Edward Snowden is a former US intelligence contractor who leaked files on how the US and UK intercept vast amounts of private data in the name of security.

The de Kerchove proposal joins similar recent calls made by the US and UK governments to weaken or ban certain forms of encryption.

UK prime minister David Cameron, in the aftermath of the Charlie Hebdo attack in Paris, said British intelligence agencies should have the legal ability to break the encrypted communications.

His plea was later joined by Obama who said post-Snowden encryption technologies was making it more difficult for spy agencies to crack suspect communications.

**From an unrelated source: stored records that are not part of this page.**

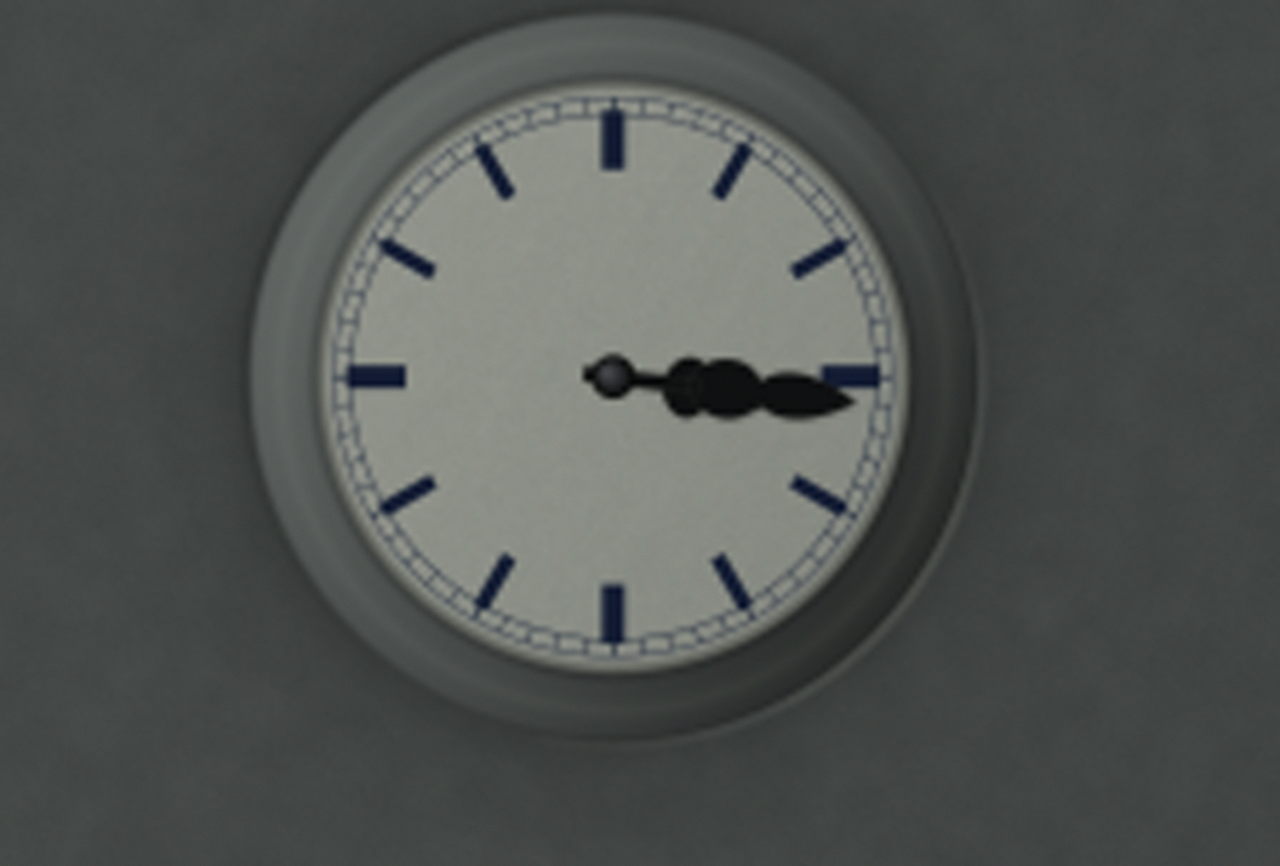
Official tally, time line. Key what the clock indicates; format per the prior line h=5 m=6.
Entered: h=3 m=16
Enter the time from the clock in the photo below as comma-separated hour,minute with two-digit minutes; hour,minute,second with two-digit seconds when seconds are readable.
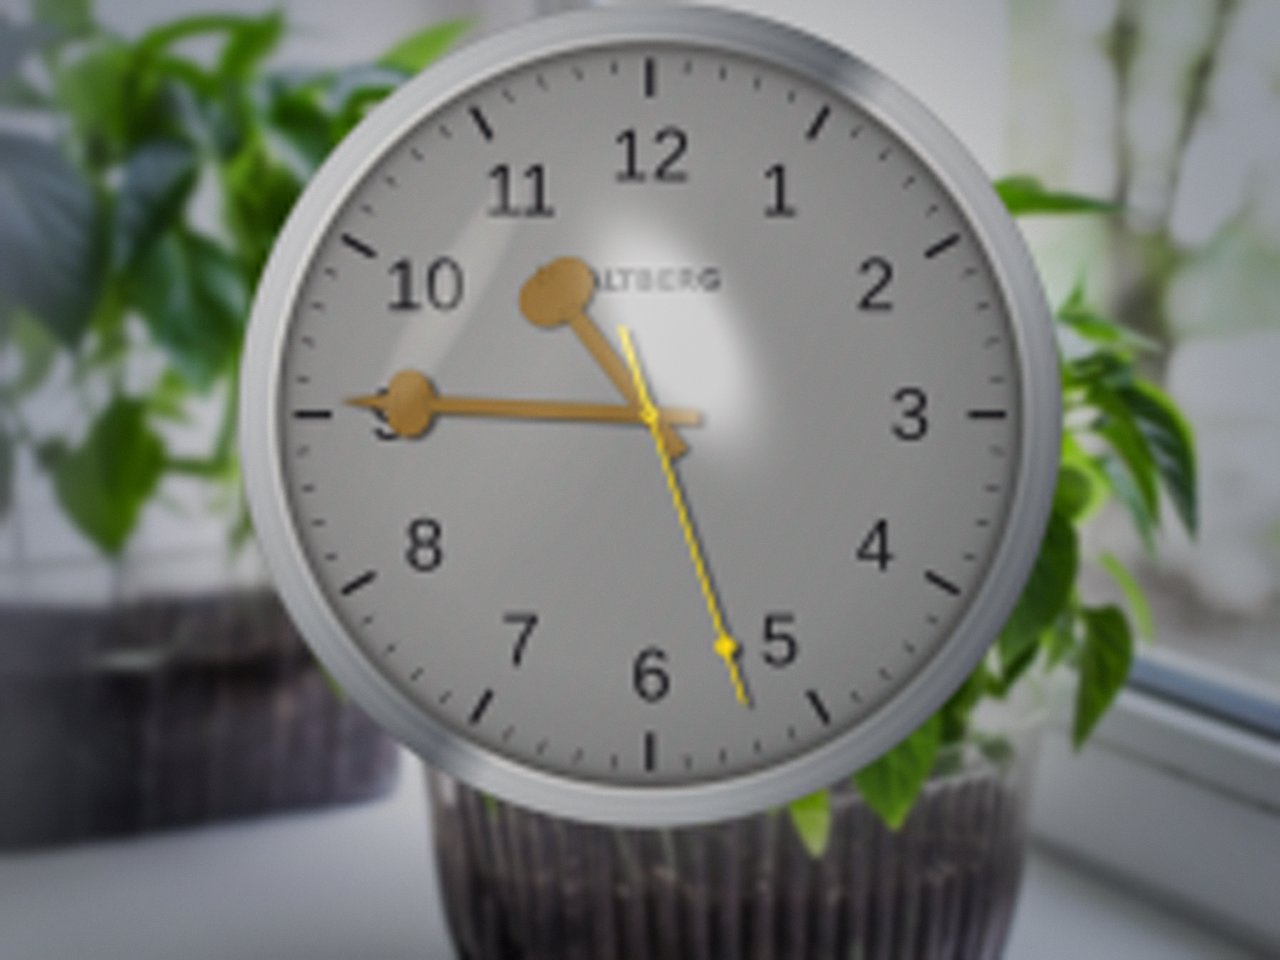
10,45,27
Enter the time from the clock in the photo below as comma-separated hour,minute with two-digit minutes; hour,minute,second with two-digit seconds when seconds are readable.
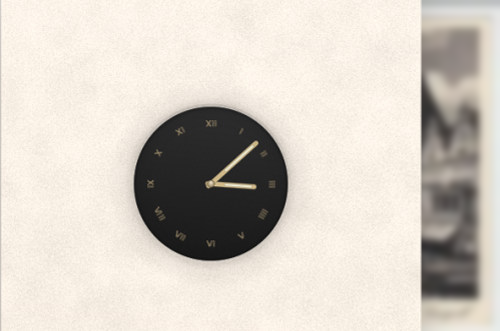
3,08
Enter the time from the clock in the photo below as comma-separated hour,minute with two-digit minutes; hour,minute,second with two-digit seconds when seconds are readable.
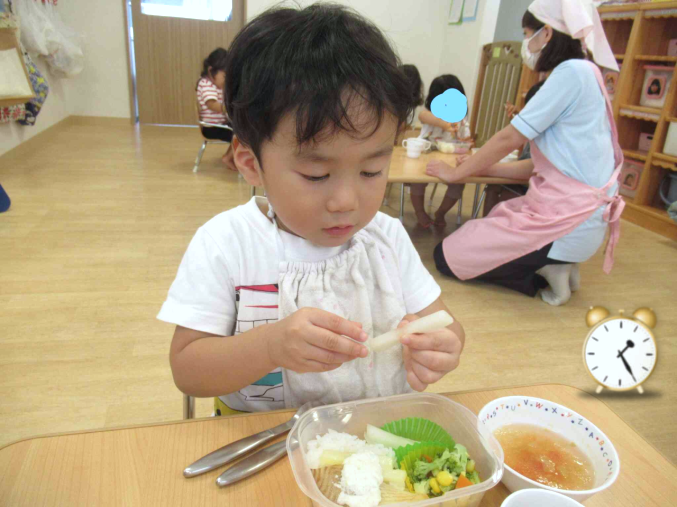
1,25
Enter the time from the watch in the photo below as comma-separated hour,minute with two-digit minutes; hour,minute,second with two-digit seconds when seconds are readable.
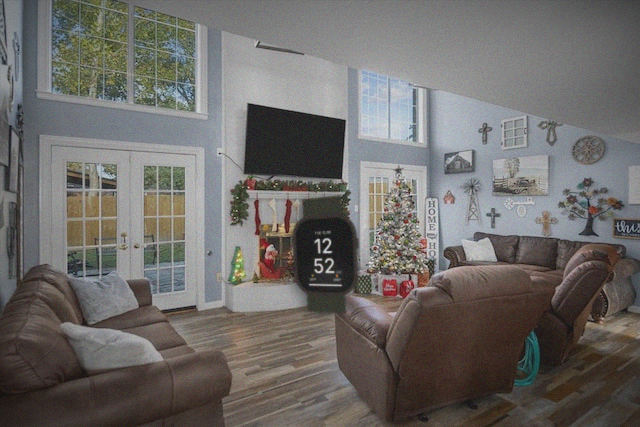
12,52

“If we find evidence of a terrorist plot … and despite having a phone number, despite having a social media address or email address, we can’t penetrate that, that’s a problem,” the US leader said.

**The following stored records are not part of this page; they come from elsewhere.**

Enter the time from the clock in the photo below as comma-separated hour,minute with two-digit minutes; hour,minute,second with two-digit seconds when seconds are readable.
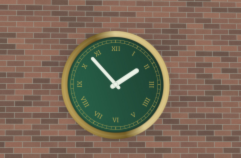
1,53
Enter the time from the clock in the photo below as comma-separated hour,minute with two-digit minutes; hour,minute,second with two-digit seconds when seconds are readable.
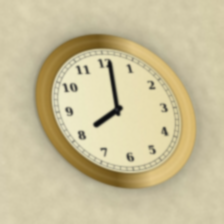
8,01
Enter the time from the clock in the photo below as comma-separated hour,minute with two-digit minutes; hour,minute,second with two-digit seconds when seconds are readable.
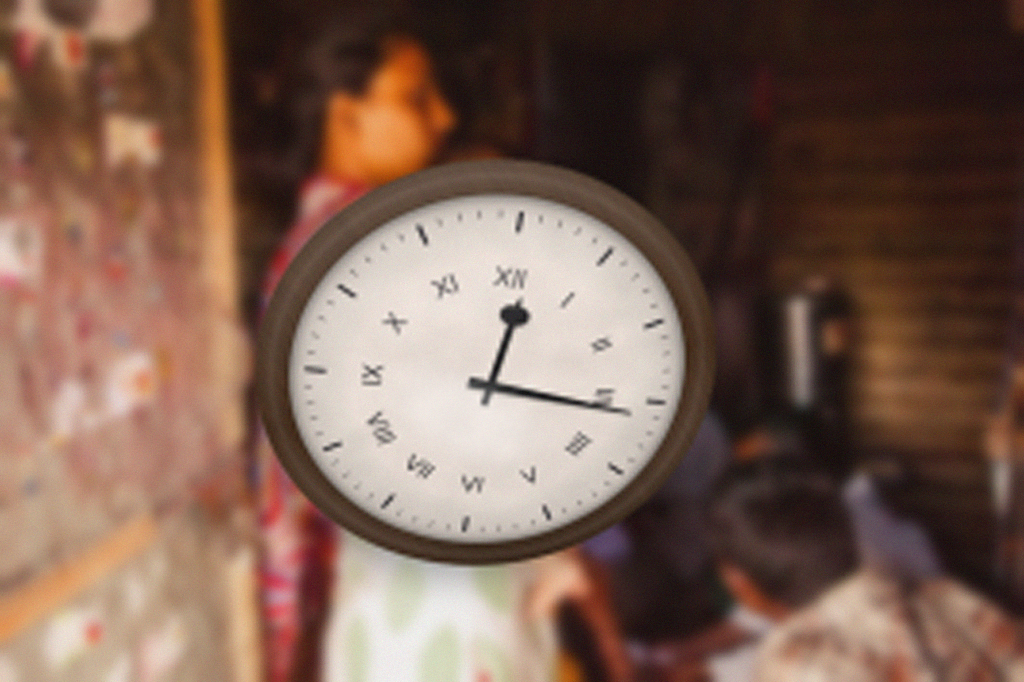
12,16
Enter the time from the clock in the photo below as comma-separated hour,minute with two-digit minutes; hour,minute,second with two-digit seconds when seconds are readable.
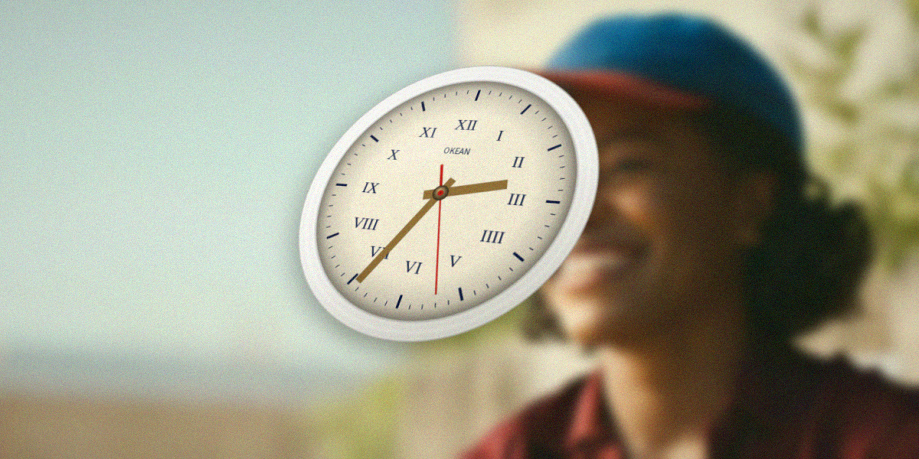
2,34,27
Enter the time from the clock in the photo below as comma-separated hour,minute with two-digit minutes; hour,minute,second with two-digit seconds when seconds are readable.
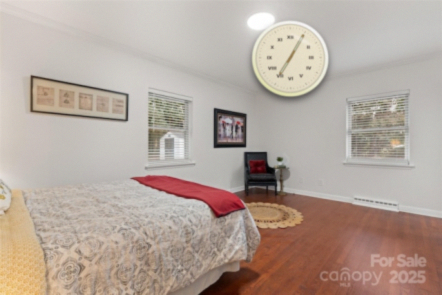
7,05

Fears are mounting such proposals could force companies to introduce backdoor entries that would allow governments to pierce encrypted emails and smartphone message apps.

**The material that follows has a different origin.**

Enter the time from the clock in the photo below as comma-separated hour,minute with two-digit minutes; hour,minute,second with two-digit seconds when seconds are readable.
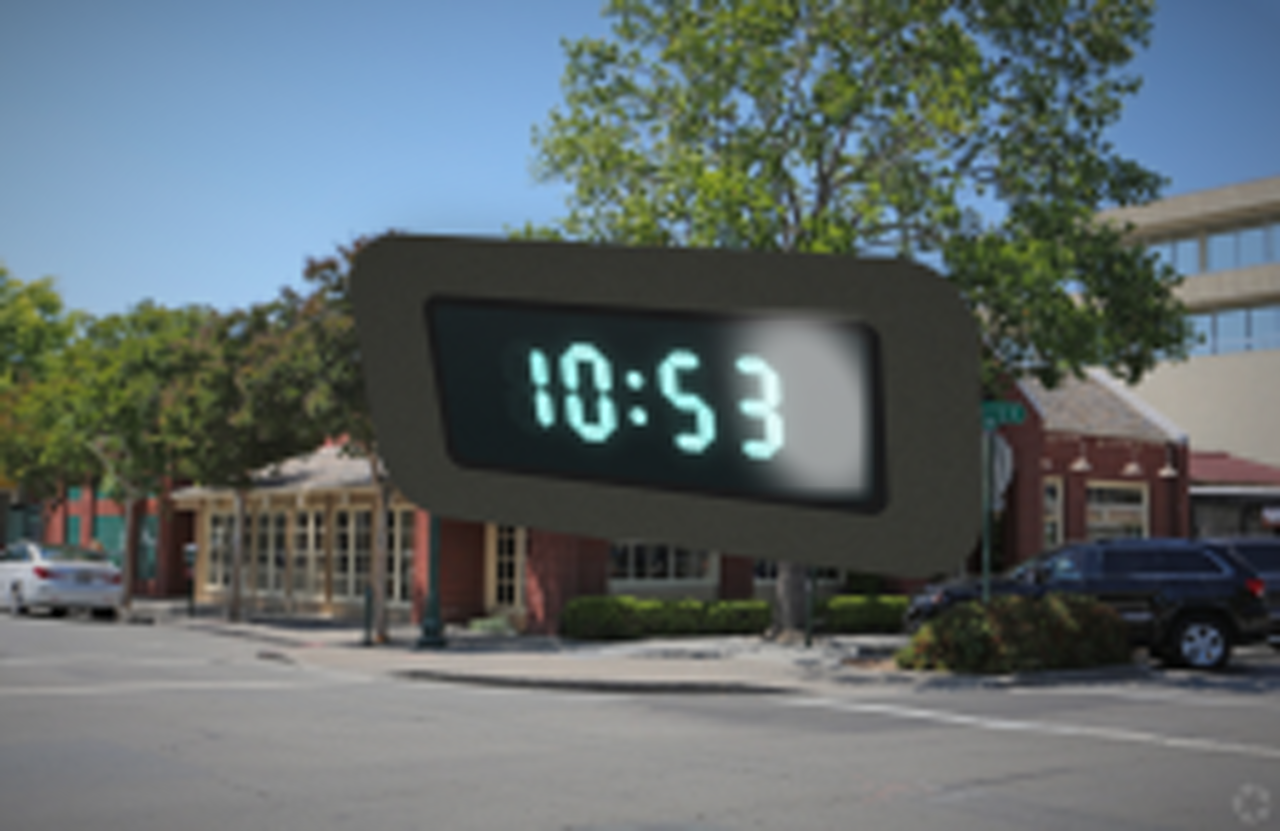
10,53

But critics warn that tech-savvy criminals can also exploit backdoors, leaving users more vulnerable to cyber attacks.

“Instead of protecting citizens, it will actually endanger citizens’ net security and trample fundamental rights to data protection and privacy," said German Green MEP Jan Phillip Albrecht in a statement.

The US National Intelligence Council, in one of the documents leaked by Snowden, itself notes that strong encryption is the best defence against industrial espionage and online attacks from Russian and Chinese gangs.

Meanwhile, the de Kerchove paper goes further.

Last April, the Luxembourg-based European Court of Justice scrapped the EU data retention directive. But Kerchove wants the European Commission to come up with a new proposal.

He also wants a new Internet monitoring unit set up inside the EU police agency, Europol.

The unit would be tasked to comb the web for any illegal content and alert IT companies to remove it.

Kerchove suggests the police agency should also better align itself with the EU’s intelligence analysis centre, IntCen.